--- Recorded information ---

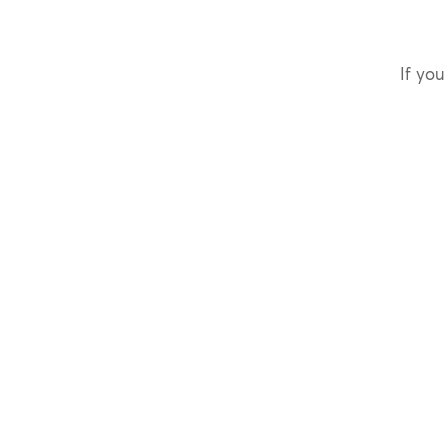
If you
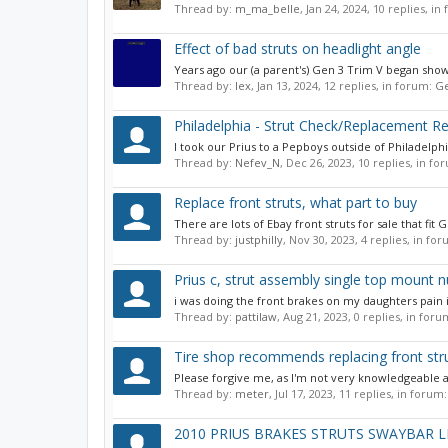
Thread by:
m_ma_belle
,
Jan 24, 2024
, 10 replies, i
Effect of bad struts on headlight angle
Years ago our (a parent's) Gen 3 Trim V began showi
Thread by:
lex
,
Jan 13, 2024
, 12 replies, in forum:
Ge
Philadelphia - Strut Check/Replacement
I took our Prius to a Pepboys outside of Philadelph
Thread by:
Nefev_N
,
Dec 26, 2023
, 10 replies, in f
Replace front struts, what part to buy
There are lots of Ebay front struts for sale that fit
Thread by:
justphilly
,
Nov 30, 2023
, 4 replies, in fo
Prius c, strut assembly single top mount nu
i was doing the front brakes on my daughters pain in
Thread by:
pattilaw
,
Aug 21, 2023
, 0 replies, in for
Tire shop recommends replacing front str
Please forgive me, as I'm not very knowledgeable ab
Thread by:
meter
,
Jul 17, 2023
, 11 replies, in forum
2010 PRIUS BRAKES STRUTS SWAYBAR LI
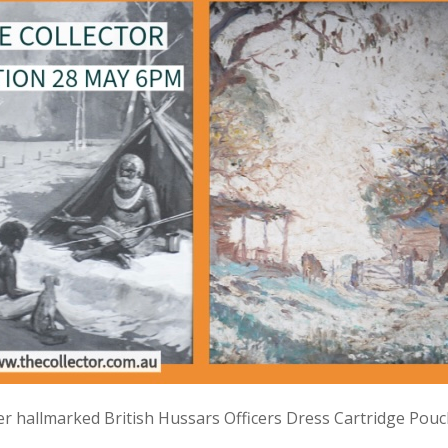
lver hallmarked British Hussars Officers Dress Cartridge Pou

---

Which lines in the data above contain "forum"? Show each one.

### [Task answer]
, 12 replies, in forum:
, 11 replies, in forum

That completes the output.